[BRIEF]
From the entries that follow, extract each line holding the string "CANTIERE".

[INPUT DATA]
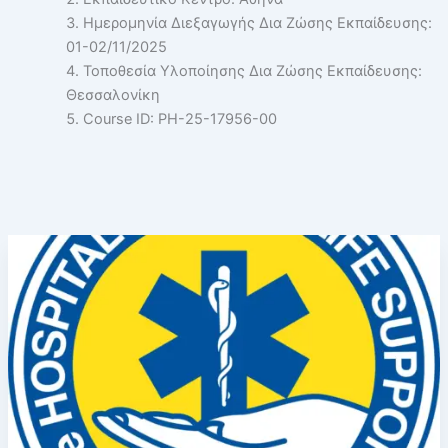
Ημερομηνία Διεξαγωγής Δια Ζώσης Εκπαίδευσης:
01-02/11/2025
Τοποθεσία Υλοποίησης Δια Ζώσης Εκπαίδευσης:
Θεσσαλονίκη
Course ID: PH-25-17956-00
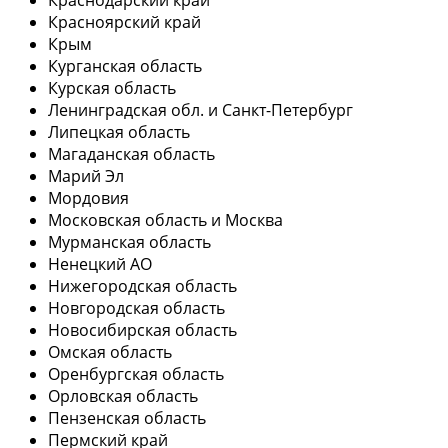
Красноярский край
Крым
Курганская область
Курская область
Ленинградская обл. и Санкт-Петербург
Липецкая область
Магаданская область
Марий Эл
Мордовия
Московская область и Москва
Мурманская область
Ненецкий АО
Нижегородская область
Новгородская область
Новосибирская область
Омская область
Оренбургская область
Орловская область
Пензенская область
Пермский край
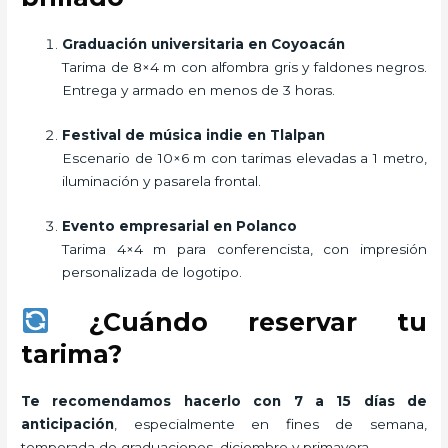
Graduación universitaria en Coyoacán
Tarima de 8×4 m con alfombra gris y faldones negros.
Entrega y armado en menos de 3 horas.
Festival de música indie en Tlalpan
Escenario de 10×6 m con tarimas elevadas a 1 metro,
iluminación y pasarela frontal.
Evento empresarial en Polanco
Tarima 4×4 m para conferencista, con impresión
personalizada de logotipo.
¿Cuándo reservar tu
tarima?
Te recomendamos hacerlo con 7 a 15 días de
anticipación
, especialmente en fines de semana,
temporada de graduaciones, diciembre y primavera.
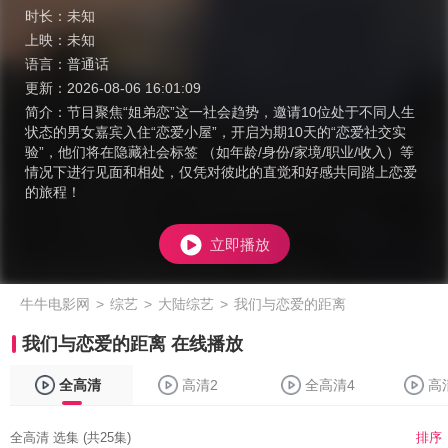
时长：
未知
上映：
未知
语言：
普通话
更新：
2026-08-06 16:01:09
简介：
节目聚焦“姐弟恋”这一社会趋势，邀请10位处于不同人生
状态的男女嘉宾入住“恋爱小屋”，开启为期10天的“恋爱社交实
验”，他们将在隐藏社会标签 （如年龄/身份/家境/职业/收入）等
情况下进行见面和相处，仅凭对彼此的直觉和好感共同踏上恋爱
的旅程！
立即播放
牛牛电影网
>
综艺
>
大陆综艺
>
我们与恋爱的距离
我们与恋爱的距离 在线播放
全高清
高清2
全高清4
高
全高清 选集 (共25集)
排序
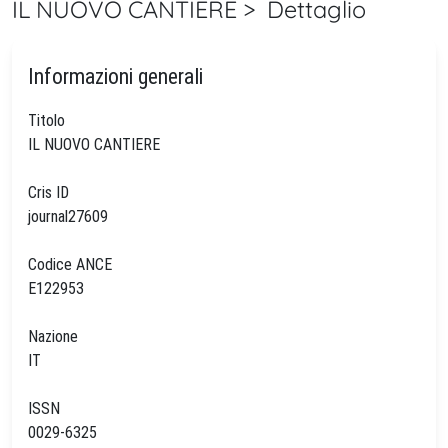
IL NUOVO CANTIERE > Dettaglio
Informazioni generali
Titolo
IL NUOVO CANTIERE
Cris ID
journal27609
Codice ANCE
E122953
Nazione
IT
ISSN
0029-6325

[EXPECTED OUTPUT]
IL NUOVO CANTIERE > Dettaglio
IL NUOVO CANTIERE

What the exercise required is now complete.